# [Exercise brief]
Pictures within the data are to be left out; everything else must be reproduced exactly.

[[ Exercise input, beginning ]]

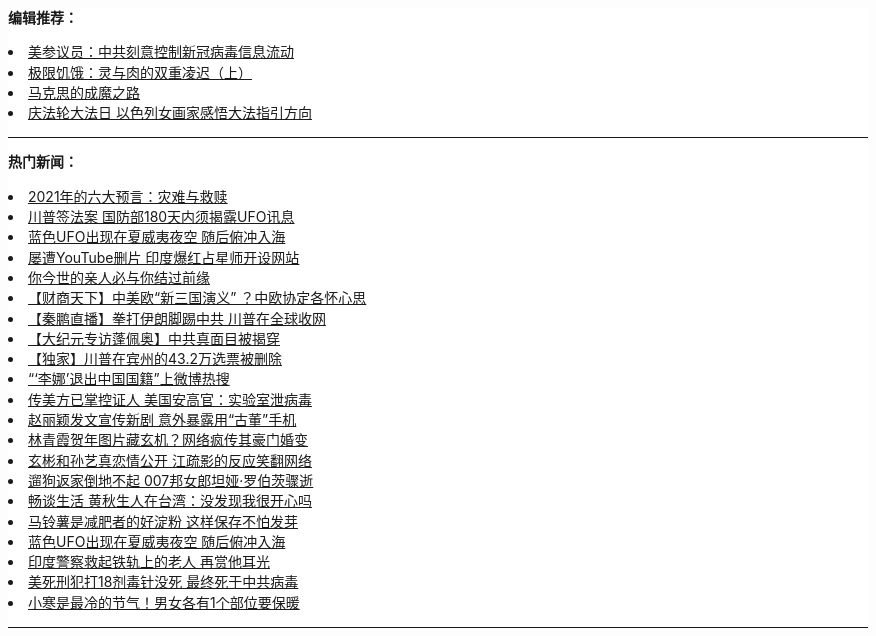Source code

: 
<strong>编辑推荐：</strong>
<li><a href="https://github.com/onzhi266/djy/blob/master/gb/20/2/22/n11887949.md#1">美参议员：中共刻意控制新冠病毒信息流动</a></li>
<li><a href="https://github.com/tsiac2612/djy/blob/master/gb/18/3/14/n10217201.md#1" target="_blank">极限饥饿：灵与肉的双重凌迟（上）</a></li><li><a href="https://github.com/dahstt3965/djy/blob/master/gb/10/11/7/n3077476.md?dfh#1" target="_blank">马克思的成魔之路</a></li><li><a href="https://github.com/tsiac2612/djy/blob/master/gb/19/5/20/n11267735.md#1" target="_blank">庆法轮大法日 以色列女画家感悟大法指引方向</a></li>
<hr>

<strong>热门新闻：</strong>
<li><a href="https://github.com/dahstt3965/djy/blob/master/gb/20/12/30/n12654008.md#1">2021年的六大预言：灾难与救赎</a></li>
<li><a href="https://github.com/dahstt3965/djy/blob/master/gb/21/1/1/n12659278.md#1">川普签法案 国防部180天内须揭露UFO讯息</a></li>
<li><a href="https://github.com/dahstt3965/djy/blob/master/gb/21/1/4/n12665017.md#1">蓝色UFO出现在夏威夷夜空 随后俯冲入海</a></li>
<li><a href="https://github.com/dahstt3965/djy/blob/master/gb/21/1/3/n12663595.md#1">屡遭YouTube删片 印度爆红占星师开设网站</a></li>
<li><a href="https://github.com/dahstt3965/djy/blob/master/gb/20/12/30/n12655241.md#1">你今世的亲人必与你结过前缘</a></li>
<li><a href="https://github.com/dahstt3965/djy/blob/master/gb/21/1/5/n12668655.md#1">【财商天下】中美欧“新三国演义” ？中欧协定各怀心思</a></li>
<li><a href="https://github.com/dahstt3965/djy/blob/master/gb/21/1/5/n12668830.md#1">【秦鹏直播】拳打伊朗脚踢中共 川普在全球收网</a></li>
<li><a href="https://github.com/dahstt3965/djy/blob/master/gb/21/1/5/n12668641.md#1">【大纪元专访蓬佩奥】中共真面目被揭穿</a></li>
<li><a href="https://github.com/dahstt3965/djy/blob/master/gb/21/1/4/n12666220.md#1">【独家】川普在宾州的43.2万选票被删除</a></li>
<li><a href="https://github.com/dahstt3965/djy/blob/master/gb/21/1/4/n12666762.md#1">“‘李娜’退出中国国籍”上微博热搜</a></li>
<li><a href="https://github.com/dahstt3965/djy/blob/master/gb/21/1/4/n12666258.md#1">传美方已掌控证人 美国安高官：实验室泄病毒</a></li>
<li><a href="https://github.com/dahstt3965/djy/blob/master/gb/21/1/4/n12664632.md#1">赵丽颖发文宣传新剧 意外暴露用“古董”手机</a></li>
<li><a href="https://github.com/dahstt3965/djy/blob/master/gb/21/1/4/n12666681.md#1">林青霞贺年图片藏玄机？网络疯传其豪门婚变</a></li>
<li><a href="https://github.com/dahstt3965/djy/blob/master/gb/21/1/3/n12664153.md#1">玄彬和孙艺真恋情公开 江疏影的反应笑翻网络</a></li>
<li><a href="https://github.com/dahstt3965/djy/blob/master/gb/21/1/4/n12666446.md#1">遛狗返家倒地不起 007邦女郎坦娅·罗伯茨骤逝</a></li>
<li><a href="https://github.com/dahstt3965/djy/blob/master/gb/21/1/5/n12667940.md#1">畅谈生活 黄秋生人在台湾：没发现我很开心吗</a></li>
<li><a href="https://github.com/dahstt3965/djy/blob/master/gb/21/1/4/n12665282.md#1">马铃薯是减肥者的好淀粉 这样保存不怕发芽</a></li>
<li><a href="https://github.com/dahstt3965/djy/blob/master/gb/21/1/4/n12665017.md#1">蓝色UFO出现在夏威夷夜空 随后俯冲入海</a></li>
<li><a href="https://github.com/dahstt3965/djy/blob/master/gb/21/1/4/n12665269.md#1">印度警察救起铁轨上的老人 再赏他耳光</a></li>
<li><a href="https://github.com/dahstt3965/djy/blob/master/gb/21/1/4/n12665511.md#1">美死刑犯打18剂毒针没死 最终死于中共病毒</a></li>
<li><a href="https://github.com/dahstt3965/djy/blob/master/gb/21/1/4/n12666327.md#1">小寒是最冷的节气！男女各有1个部位要保暖</a></li>
<hr>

[[ Exercise input, end ]]

# [Problem solution]
Source code

: 
<strong>编辑推荐：</strong>
<li><a href="https://github.com/onzhi266/djy/blob/master/gb/20/2/22/n11887949.md#1">美参议员：中共刻意控制新冠病毒信息流动</a></li>
<li><a href="https://github.com/tsiac2612/djy/blob/master/gb/18/3/14/n10217201.md#1" target="_blank">极限饥饿：灵与肉的双重凌迟（上）</a></li><li><a href="https://github.com/dahstt3965/djy/blob/master/gb/10/11/7/n3077476.md?dfh#1" target="_blank">马克思的成魔之路</a></li><li><a href="https://github.com/tsiac2612/djy/blob/master/gb/19/5/20/n11267735.md#1" target="_blank">庆法轮大法日 以色列女画家感悟大法指引方向</a></li>
<hr>

<strong>热门新闻：</strong>
<li><a href="https://github.com/dahstt3965/djy/blob/master/gb/20/12/30/n12654008.md#1">2021年的六大预言：灾难与救赎</a></li>
<li><a href="https://github.com/dahstt3965/djy/blob/master/gb/21/1/1/n12659278.md#1">川普签法案 国防部180天内须揭露UFO讯息</a></li>
<li><a href="https://github.com/dahstt3965/djy/blob/master/gb/21/1/4/n12665017.md#1">蓝色UFO出现在夏威夷夜空 随后俯冲入海</a></li>
<li><a href="https://github.com/dahstt3965/djy/blob/master/gb/21/1/3/n12663595.md#1">屡遭YouTube删片 印度爆红占星师开设网站</a></li>
<li><a href="https://github.com/dahstt3965/djy/blob/master/gb/20/12/30/n12655241.md#1">你今世的亲人必与你结过前缘</a></li>
<li><a href="https://github.com/dahstt3965/djy/blob/master/gb/21/1/5/n12668655.md#1">【财商天下】中美欧“新三国演义” ？中欧协定各怀心思</a></li>
<li><a href="https://github.com/dahstt3965/djy/blob/master/gb/21/1/5/n12668830.md#1">【秦鹏直播】拳打伊朗脚踢中共 川普在全球收网</a></li>
<li><a href="https://github.com/dahstt3965/djy/blob/master/gb/21/1/5/n12668641.md#1">【大纪元专访蓬佩奥】中共真面目被揭穿</a></li>
<li><a href="https://github.com/dahstt3965/djy/blob/master/gb/21/1/4/n12666220.md#1">【独家】川普在宾州的43.2万选票被删除</a></li>
<li><a href="https://github.com/dahstt3965/djy/blob/master/gb/21/1/4/n12666762.md#1">“‘李娜’退出中国国籍”上微博热搜</a></li>
<li><a href="https://github.com/dahstt3965/djy/blob/master/gb/21/1/4/n12666258.md#1">传美方已掌控证人 美国安高官：实验室泄病毒</a></li>
<li><a href="https://github.com/dahstt3965/djy/blob/master/gb/21/1/4/n12664632.md#1">赵丽颖发文宣传新剧 意外暴露用“古董”手机</a></li>
<li><a href="https://github.com/dahstt3965/djy/blob/master/gb/21/1/4/n12666681.md#1">林青霞贺年图片藏玄机？网络疯传其豪门婚变</a></li>
<li><a href="https://github.com/dahstt3965/djy/blob/master/gb/21/1/3/n12664153.md#1">玄彬和孙艺真恋情公开 江疏影的反应笑翻网络</a></li>
<li><a href="https://github.com/dahstt3965/djy/blob/master/gb/21/1/4/n12666446.md#1">遛狗返家倒地不起 007邦女郎坦娅·罗伯茨骤逝</a></li>
<li><a href="https://github.com/dahstt3965/djy/blob/master/gb/21/1/5/n12667940.md#1">畅谈生活 黄秋生人在台湾：没发现我很开心吗</a></li>
<li><a href="https://github.com/dahstt3965/djy/blob/master/gb/21/1/4/n12665282.md#1">马铃薯是减肥者的好淀粉 这样保存不怕发芽</a></li>
<li><a href="https://github.com/dahstt3965/djy/blob/master/gb/21/1/4/n12665017.md#1">蓝色UFO出现在夏威夷夜空 随后俯冲入海</a></li>
<li><a href="https://github.com/dahstt3965/djy/blob/master/gb/21/1/4/n12665269.md#1">印度警察救起铁轨上的老人 再赏他耳光</a></li>
<li><a href="https://github.com/dahstt3965/djy/blob/master/gb/21/1/4/n12665511.md#1">美死刑犯打18剂毒针没死 最终死于中共病毒</a></li>
<li><a href="https://github.com/dahstt3965/djy/blob/master/gb/21/1/4/n12666327.md#1">小寒是最冷的节气！男女各有1个部位要保暖</a></li>
<hr>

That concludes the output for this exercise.